A Eureka moment — that was it.

Memories of Tokyo’s sushi bars and hideaway Japanese restaurants washed over Reno food-writer Sandra Macias when she walked into Drunken Monkey. The roots of chef/cook Sam Okamoto are reflected in its food and ambience. And its Sierra surroundings only enhance the setting.

Resources

Drunken Monkey

11253 Brockway Road, Truckee

530-582-9755 • Drunkenmonkeysushi.com

Open 11:30 a.m. – 9 p.m. Sun. – Thurs., 11:30 a.m. – 9:30 p.m. Fri. – Sat.

Reservations accepted for 6 or more

Recipe

Singapore Street Noodle

(courtesy of Sam Okamoto, co-founder and chef, Drunken Monkey in Truckee.

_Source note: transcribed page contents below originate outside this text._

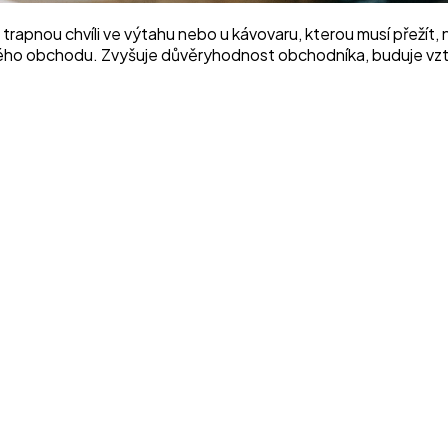
o tu trapnou chvíli ve výtahu nebo u kávovaru, kterou musí pře
otného obchodu. Zvyšuje důvěryhodnost obchodníka, buduje vzta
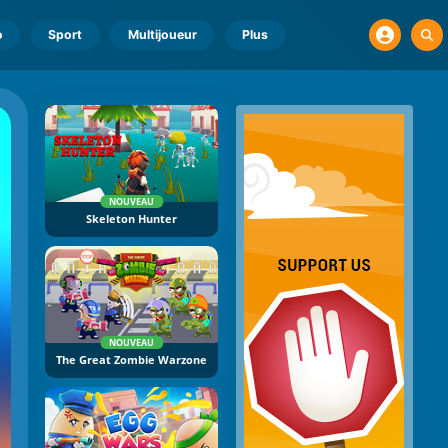
o
Sport
Multijoueur
Plus
NOUVEAU
Skeleton Hunter
NOUVEAU
The Great Zombie Warzone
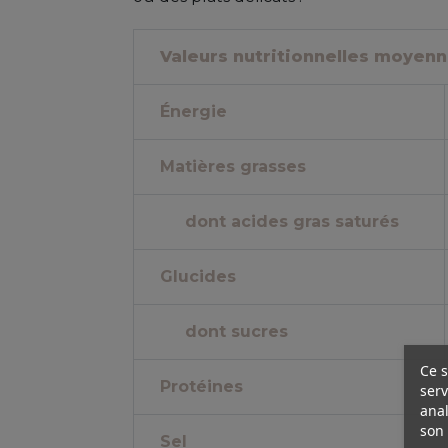
Valeurs nutritionnelles moyen
Énergie
Matières grasses
dont acides gras saturés
Glucides
dont sucres
Ce s
Protéines
serv
anal
son 
Sel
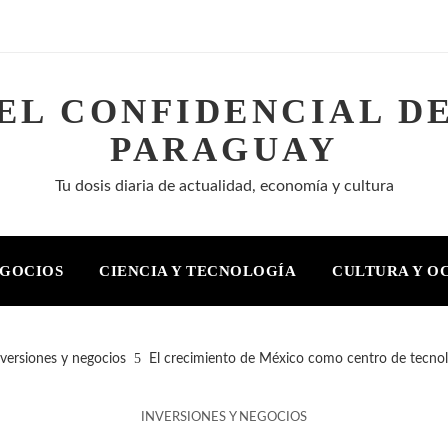
EL CONFIDENCIAL D
PARAGUAY
Tu dosis diaria de actualidad, economía y cultura
EGOCIOS
CIENCIA Y TECNOLOGÍA
CULTURA Y O
nversiones y negocios
El crecimiento de México como centro de tecnol
INVERSIONES Y NEGOCIOS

Serves 1)

This is a signature dish of the restaurant.

3 ounces rice vermicelli or thin rice sticks, soaked in hot water 2 minutes and drained (noodles expand to 6 ounces)

3 ounces raw baby shrimp

2 ounces vegetable mixture (e.g. green cabbage, scallions, carrots, green or red peppers) cut into matchsticks

Salt and pepper, to taste

⅛ teaspoon curry powder

1 teaspoon oyster sauce

1 teaspoon soy sauce

1 tablespoon ginger root, in a julienne cut

2 tablespoons olive oil

1 teaspoon fresh cilantro leaves

Pinch of cumin powder

½ teaspoon sesame oil

Heat wok (or heavy frying pan) until hot. Add oil to wok. Add ginger and cook until fragrant; do not burn. Add shrimp and vegetables, salt and pepper to taste, and cook until shrimp is half-cooked.

Add rice noodles and toss very quickly until noodles are hot. Add curry powder and toss; add soy sauce and oyster sauce to season. Add sesame oil, cilantro, and cumin. Toss quickly. Serve piping hot.